===== DATA SUPPLIED

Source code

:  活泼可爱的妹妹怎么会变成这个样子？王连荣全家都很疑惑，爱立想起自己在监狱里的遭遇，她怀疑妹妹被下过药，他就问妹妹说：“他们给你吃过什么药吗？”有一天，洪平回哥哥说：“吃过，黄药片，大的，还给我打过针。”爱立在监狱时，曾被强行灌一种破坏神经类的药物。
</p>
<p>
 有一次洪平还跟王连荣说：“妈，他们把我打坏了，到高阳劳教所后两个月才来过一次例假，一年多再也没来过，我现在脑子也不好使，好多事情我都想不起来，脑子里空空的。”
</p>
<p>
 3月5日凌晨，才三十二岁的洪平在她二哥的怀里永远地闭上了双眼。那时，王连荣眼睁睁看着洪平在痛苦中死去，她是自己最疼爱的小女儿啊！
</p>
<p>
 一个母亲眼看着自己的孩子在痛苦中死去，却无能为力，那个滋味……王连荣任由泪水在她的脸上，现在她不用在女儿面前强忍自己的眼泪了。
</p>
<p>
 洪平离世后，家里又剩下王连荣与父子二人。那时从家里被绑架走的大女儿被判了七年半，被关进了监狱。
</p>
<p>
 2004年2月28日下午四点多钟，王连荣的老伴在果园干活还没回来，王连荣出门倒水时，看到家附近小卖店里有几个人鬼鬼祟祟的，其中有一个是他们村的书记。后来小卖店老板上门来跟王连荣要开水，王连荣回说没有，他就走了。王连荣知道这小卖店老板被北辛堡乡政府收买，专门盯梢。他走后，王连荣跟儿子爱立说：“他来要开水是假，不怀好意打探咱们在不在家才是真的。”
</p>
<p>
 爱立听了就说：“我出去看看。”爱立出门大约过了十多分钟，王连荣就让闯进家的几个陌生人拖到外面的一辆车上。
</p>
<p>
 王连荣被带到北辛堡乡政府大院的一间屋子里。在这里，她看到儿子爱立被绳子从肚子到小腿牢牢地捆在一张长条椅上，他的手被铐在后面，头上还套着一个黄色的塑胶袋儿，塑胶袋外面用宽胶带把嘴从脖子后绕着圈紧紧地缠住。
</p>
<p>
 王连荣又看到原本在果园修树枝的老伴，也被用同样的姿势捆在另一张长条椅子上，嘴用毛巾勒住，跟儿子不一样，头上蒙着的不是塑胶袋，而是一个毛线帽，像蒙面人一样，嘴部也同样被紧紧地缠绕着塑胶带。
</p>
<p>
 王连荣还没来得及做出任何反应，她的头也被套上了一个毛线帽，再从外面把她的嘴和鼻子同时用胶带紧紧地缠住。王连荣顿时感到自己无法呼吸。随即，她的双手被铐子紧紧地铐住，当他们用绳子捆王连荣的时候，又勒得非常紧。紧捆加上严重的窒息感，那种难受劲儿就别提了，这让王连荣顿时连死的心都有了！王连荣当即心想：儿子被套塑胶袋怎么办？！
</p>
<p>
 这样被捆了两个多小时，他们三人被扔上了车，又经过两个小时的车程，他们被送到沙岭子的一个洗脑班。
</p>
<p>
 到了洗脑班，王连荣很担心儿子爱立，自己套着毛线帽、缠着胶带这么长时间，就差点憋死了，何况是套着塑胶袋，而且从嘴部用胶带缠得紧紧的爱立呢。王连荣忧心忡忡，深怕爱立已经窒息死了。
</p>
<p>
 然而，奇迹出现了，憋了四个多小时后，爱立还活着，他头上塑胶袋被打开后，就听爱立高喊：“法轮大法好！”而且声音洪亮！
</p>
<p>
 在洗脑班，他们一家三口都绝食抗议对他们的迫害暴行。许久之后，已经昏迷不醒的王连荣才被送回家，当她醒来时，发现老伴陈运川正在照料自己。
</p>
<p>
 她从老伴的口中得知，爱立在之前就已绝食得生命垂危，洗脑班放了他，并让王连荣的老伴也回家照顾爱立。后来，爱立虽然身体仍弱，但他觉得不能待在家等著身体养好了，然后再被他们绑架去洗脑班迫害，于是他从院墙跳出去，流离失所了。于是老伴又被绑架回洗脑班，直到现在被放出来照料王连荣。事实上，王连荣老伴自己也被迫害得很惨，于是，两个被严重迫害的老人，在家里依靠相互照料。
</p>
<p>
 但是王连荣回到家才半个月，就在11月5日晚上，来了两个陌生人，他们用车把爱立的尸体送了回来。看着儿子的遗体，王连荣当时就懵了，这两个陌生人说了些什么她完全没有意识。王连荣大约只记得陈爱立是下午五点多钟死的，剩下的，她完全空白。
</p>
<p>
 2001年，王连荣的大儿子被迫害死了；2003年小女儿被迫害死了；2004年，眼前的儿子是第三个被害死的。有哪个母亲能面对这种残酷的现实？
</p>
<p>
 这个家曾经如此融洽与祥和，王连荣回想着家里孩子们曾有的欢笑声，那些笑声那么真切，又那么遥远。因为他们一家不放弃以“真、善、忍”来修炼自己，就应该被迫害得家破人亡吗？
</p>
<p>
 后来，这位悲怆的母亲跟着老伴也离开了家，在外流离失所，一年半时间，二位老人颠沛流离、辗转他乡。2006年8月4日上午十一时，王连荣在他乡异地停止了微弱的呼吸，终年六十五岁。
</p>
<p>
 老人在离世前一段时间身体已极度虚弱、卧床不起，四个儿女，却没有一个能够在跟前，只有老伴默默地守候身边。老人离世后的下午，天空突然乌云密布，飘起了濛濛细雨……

==========

**WHAT NEEDS TO BE DONE**
Pick out every line in the entries above that contains the string "又勒得非常紧". Matching is case-sensitive.

**ANSWER BOX**
 王连荣还没来得及做出任何反应，她的头也被套上了一个毛线帽，再从外面把她的嘴和鼻子同时用胶带紧紧地缠住。王连荣顿时感到自己无法呼吸。随即，她的双手被铐子紧紧地铐住，当他们用绳子捆王连荣的时候，又勒得非常紧。紧捆加上严重的窒息感，那种难受劲儿就别提了，这让王连荣顿时连死的心都有了！王连荣当即心想：儿子被套塑胶袋怎么办？！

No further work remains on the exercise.